— Сапоги? — не сразу понял Эдгар. Откуда у него сапоги под кроватью? Вспомнил. — Это не мои сапоги, а мистера Пушкина, он их оставил, а забрать забыл, — пояснил юноша, не желая вдаваться в подробности.
К счастью, Шин не стал расспрашивать — с чего бы Пушкину оставлять собственные сапоги в гостинице? О дуэли рассказывать не хотелось, а придумать правдоподобной лжи Эдгар не смог.
— Так и носили бы на здоровье, — хмыкнул старик. — У Александра Сергеевича, слава богу, не одни сапоги. Не обеднел бы наш гений, а вы, молодой человек, ноги бы в тепле сохранили. Модничаете, а теперь вон — простужены и в соплях.
Что да, то да. Кажется, ко всему прочему Эдгар умудрился простудиться.
— Как-то неудобно чужие сапоги носить, — виновато пожал плечами По.
— Неудобно, юноша, книги в темноте читать, потому что буковок не видно, — наставительно сообщил мистер Шин. — А позаимствовать сапоги у приятеля, коли у того есть лишние, очень даже удобно.
Вечером к насморку добавился кашель, горло заложило, голова отяжелела, бросало то в жар, то в холод.

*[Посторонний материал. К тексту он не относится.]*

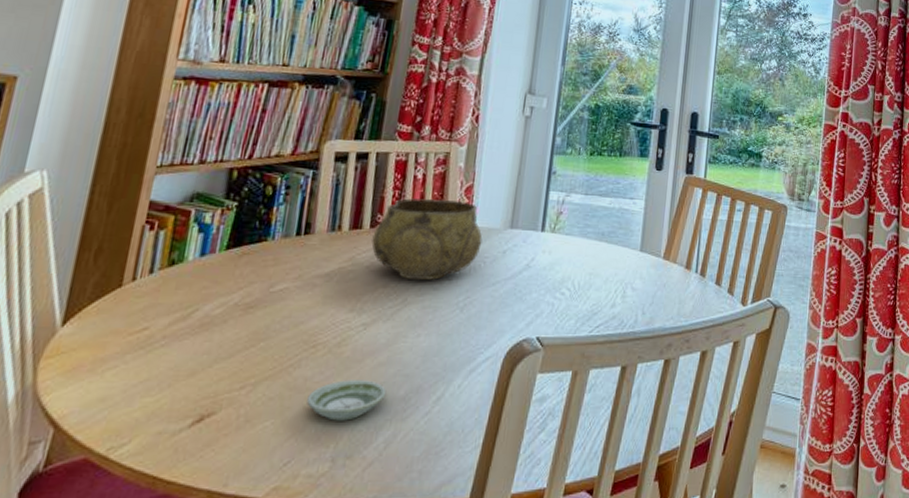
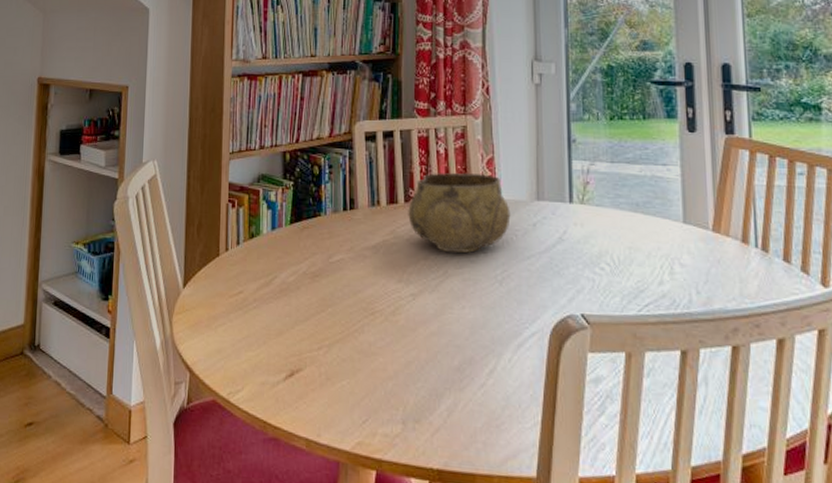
saucer: present [307,380,387,421] -> none [374,347,442,386]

Старый Шин хлопотал всю ночь и утро — повязал больное горло теплым шарфом, поил юношу чаем с малиновым вареньем и целебной наливкой, укрывал теплым одеялом, когда американцу было холодно, а при жаре обтирал лицо и руки холодной водой. Ко всему прочему по всему телу выступили красные пятна, неимоверно чесавшиеся. Богдан Фаддеевич, относившийся к простуде с философским спокойствием, так разволновался при виде пятен, что послал-таки за доктором.
Медикус — молодой, но уже преисполненный важности, первым делом ощупал лоб больного. Вытащив часы, принялся измерять пульс. Многозначительно подняв бровь, защелкивая крышечку, убрал часы обратно в кармашек — понимай как хочешь — что там у пациента с сердцем, хорошо или плохо? осмотрел язык, сунул в горло ложечку, заботливо поданную Шином, глянул на красные пятна, раскиданные по всему телу, даже поскреб их ногтем, перевел взгляд на старика, определив его в дедушки болящего.

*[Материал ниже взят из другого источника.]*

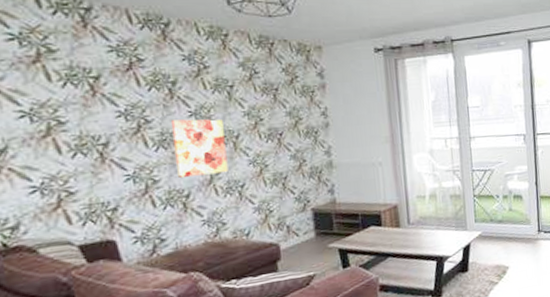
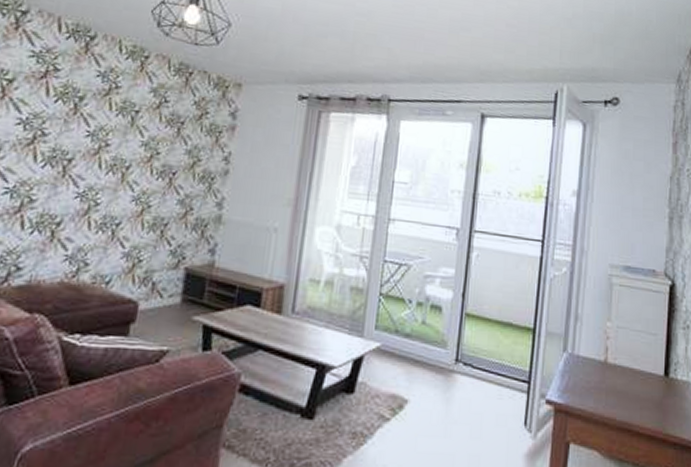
wall art: present [170,119,229,178] -> none [54,137,118,206]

— Лихоманка? — поинтересовался Шин.
— Инфлюэнца, — поправил доктор, с толикой легкого презрения в голосе, свойственного профессионалам по отношению к любителям. — Выпишу вам рецепт, пошлете в аптеку — как употреблять пилюли и микстуры, аптекарь скажет. А это все, — повел подбородком доктор в сторону столика, где стояло варенье, чай, брезгливо коснулся шарфа на шее…
Старик решил, что доктор прикажет выбросить, но тот сказал:
— Тоже можно.
— А чесотка?
— Чесотка? Ах, чесотка… Чем вы больного кормите?
— Чем… — слегка растерялся Шин. — Все как обычно — щи да каша, уха с пирогами… Что там еще? Ну, с утра молоко с яйцами даю.